Lee’s daughter, Armoni, was 2 years old when Lee was arrested. As a child, her great-grandmother, Annie, took her to visit twice a month. Now, the 23-year-old and her mother speak nearly every day. Still, she points out that her mother has missed graduations, prom nights and countless other moments of Armoni’s life. “I’ve lived my whole life without my mom,” she told Truthout.

“Being a Survivor Means Nothing to the Justice System”

In 2015, Illinois passed bill 2-1401, or relief from judgments. The law allows a person to apply for resentencing if their felony conviction stemmed from being a victim of domestic violence and/or postpartum depression, and if that evidence had not been presented at sentencing. Hopeful, Harris, represented by attorneys at Women and Survivors, applied for resentencing.

The Project brought in Brooke Laufer, a clinical psychologist and an expert in perinatal mood disorders, trauma and abuse, to evaluate Harris. Laufer diagnosed Harris with severe postpartum depression, post-traumatic stress disorder (PTSD) and postpartum PTSD.

When Jones attempted to sexually assault Harris in the alleyway, Laufer explained, the extensive abuse and trauma that Harris had suffered caused Harris to react “on survival instincts/adrenaline to discharge the violence and protect herself and her child.”

In 2021, the Cook County Court held a three-day resentencing hearing. The judge dismissed Laufer’s findings, stating that, because she had worked as a mitigation expert, she was biased in her opinion, and that evidence presented at Harris’s sentencing hearing did not find that she had been suffering from postpartum depression or other mental health issues. He also stated that Harris had not told people about her past experiences of violence until she was interviewed by Laufer.

Harris was shocked by that comment. “This is what [the judge] and many other people who [have] never gone through traumatic experiences, or domestic violence or sexual assault don’t get,” she later told Truthout. “We keep quiet because of reasons like this. We are judged and not believed. But just because I didn’t tell them doesn’t mean it’s not true, or I didn’t confide in other people I did trust.”

DeBraca Harris kisses the top of her youngest son's head at Logan Correctional Center during a 2019 visit.
DeBraca Harris kisses the top of her youngest son’s head at Logan Correctional Center during a 2019 visit.

The judge acknowledged that Harris had been the victim of domestic violence from both Collins and Jones, adding that coercing sex in exchange for housing was clearly a violation of Harris’s human rights. He then resentenced her to 27 years in prison plus three years of post-prison supervision.
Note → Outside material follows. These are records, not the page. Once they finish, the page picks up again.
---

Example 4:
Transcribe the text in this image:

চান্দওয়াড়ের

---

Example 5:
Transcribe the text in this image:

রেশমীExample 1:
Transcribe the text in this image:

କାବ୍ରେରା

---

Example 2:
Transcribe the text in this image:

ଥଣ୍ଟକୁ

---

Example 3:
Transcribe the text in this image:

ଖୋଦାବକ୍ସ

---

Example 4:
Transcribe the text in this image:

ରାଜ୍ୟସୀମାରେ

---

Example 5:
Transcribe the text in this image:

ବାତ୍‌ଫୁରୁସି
For Harris and her family, the decision was a blow. “I felt like December 15 I was in the same situation I was in June 6, 2006,” Harris wrote. “I feel like being a survivor means nothing to the justice system. Once again I relied on my truth being told and once again it was ignored.”

Harris has also applied for commutation, an application opposed by Cook County’s State Attorney Kim Foxx. In their filing, Foxx’s office gave a different version of events — one in which Harris called her landlord to the alley, then shot him in the head. Foxx’s objection called Harris’s actions as “carefully calculated revenge on her landlord” and “cold, vile, and callous.”
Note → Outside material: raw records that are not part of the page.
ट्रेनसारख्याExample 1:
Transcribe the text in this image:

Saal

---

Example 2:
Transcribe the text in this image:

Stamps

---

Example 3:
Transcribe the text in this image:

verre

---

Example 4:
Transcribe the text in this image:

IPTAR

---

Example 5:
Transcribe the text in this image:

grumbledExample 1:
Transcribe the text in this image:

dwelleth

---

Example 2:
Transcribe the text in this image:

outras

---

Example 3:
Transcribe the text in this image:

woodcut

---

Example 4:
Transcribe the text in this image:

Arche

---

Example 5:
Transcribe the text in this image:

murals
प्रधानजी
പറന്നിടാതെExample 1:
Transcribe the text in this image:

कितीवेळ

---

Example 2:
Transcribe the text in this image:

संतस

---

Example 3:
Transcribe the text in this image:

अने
Meanwhile, Harris remains in prison. Looking back on her resentencing hearing, she told Truthout, “I don’t have any regrets because now the story is out there, because maybe now some women will come forward. It’s like you have to tell it. I feel like now I have to be an advocate, like you have to tell it from the beginning, because if you don’t, they might pick and probe, say it’s not true, so you have to tell it from the beginning.”